All,

Here are the minutes from Wednesday's meeting - apologies for the delay. As ever please let me know of any corrections.

Cheers,

Ian

Open Grid Forum: Data Format Description Language Working Group

Weekly Working Group Conference Call
17:00 GMT, 30 Jan 2008

Attendees
Mike Beckerle (Oco)
Steve Hanson (IBM)
Geoff Judd (IBM)
Suman Kalia (IBM)
Simon Parker (PolarLake)
Ian Parkinson (IBM)
Alan Powell (IBM)

1. Specification drafts
Alan has not yet received any updates for the next draft of the specification, which is due soon. As Alan is on vacation from the end of next week, he is looking for input as soon as possible. The group recorded the following status for items targetting for the next specification draft:

Nulls/default/optionals - Mike and Steve will collaborate on this and hope to have a draft ready for the end of next week.
Description of schema components - Simon expects to have this ready by the end of the week..
Regular expressions for lengths - This is now targeted for the following specification draft ("vX+2")
Expression language - Alan has distributed a new draft for review and has asked for comments. Mike will review this next week.
valueCalc - Mike will write up at least a first draft, and aims to have this ready for next week.
Property precedence - Steve is looking for review comments on the previously distributed mindmap. The specification can include this information simply as a list, not as a "mindmap" tree. It may be useful to combine this information with the schema components diagram. The present proposal only handles parsing; Steve will extend this to cover unparsing.
Entities - The group has been having good discussions regarding the entities proposal.
White space handling - Whitespace seems to be largely handled by the entities proposal. Steve has been thinking about a way to introduce variable terminators to DFDL, which is discussed later in the meeting.

2. Expression Language
Alan distributed a new draft of the expression language proposal, and thanks Simon for his comments. As noted above, Mike will send review comments next week. The second part of the proposal document is text from the current specification draft, which will be replaced by the new proposal. This is included for "history" and is not intended to be reviewed.

3. Whitespace
The MIME header format allows for optional whitespace either side of a colon used to delimit the header name and its value. Steve felt that this justfied the need for the proposed %OWSP; entity (along with the %WSP; entity). Mike wondered whether this lead to a slippery slope where we try to handle other complex delimiters similarly, for example, case-insensitive delimiters. Steve would like to propose a more general way to handle complex delimiters in DFDL. Mike would have no objection to having both %WSP; and %OWSP; in the language if these could be described in terms of Steve's more general approach.

In PolarLake, the MIME header use case would be handled using a name field (terminated by a colon), with a optional field between the colon and the value which would consume any whitespace.

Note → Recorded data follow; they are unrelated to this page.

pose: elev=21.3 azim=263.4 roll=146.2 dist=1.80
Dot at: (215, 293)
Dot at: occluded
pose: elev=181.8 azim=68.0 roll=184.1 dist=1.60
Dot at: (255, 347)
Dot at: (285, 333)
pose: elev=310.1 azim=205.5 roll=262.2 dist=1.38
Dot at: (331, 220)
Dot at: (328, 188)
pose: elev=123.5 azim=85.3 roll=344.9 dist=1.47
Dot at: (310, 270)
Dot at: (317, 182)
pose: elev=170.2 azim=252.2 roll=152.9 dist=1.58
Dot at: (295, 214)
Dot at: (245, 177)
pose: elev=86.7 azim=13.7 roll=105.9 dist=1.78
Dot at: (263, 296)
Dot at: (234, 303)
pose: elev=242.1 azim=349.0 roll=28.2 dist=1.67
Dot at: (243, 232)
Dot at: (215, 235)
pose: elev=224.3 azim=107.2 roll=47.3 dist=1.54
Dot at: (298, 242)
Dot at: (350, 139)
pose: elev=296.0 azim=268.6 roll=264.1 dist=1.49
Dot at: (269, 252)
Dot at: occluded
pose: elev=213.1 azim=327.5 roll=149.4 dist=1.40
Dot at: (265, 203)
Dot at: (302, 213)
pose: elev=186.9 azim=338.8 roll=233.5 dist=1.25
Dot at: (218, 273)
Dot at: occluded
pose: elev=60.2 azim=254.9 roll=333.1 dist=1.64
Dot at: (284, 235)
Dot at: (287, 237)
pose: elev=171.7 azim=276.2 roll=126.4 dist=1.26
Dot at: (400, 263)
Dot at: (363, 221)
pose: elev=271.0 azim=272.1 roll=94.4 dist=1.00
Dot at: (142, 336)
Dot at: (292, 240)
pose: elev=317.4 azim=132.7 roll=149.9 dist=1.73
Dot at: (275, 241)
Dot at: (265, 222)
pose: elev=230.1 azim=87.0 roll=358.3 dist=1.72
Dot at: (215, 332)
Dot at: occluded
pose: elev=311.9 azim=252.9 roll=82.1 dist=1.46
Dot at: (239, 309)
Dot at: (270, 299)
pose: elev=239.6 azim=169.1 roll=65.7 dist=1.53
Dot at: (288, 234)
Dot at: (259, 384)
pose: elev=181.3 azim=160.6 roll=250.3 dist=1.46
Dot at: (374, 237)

4. Recursive definitions for delimeters
Steve has proposed describing initiators in terms of named types. For example, an intiator could be defined using a simple enumeration type to list its possible values, or one using a pattern facet or assertions.

This would extend DFDL's current use of such facets, which are presently used only for validation. Mike distinguished between 'format' and 'content' data, and suggested that this conceptually means that we can interpret facets during parsing for format data, but only at validation for content. Simon suggested a similar concept of "system data" vs. "user data". We would need to revisit speculative parsing to deal with this issue.

An alternative, suggested by Simon, would be to relax the present restriction which allows an expression to only return one value. If an expression could return a sequence of values, as is allowed by XPath, then we could use expressions to describe delimiters with multiple possible values. On output, a DFDL unparser would write out the first value in the sequence. Mike observed that such a scheme would solve the 'quoting hell' problem present with simple, space-delimited, XML lists as presently allowed for the nullValues property.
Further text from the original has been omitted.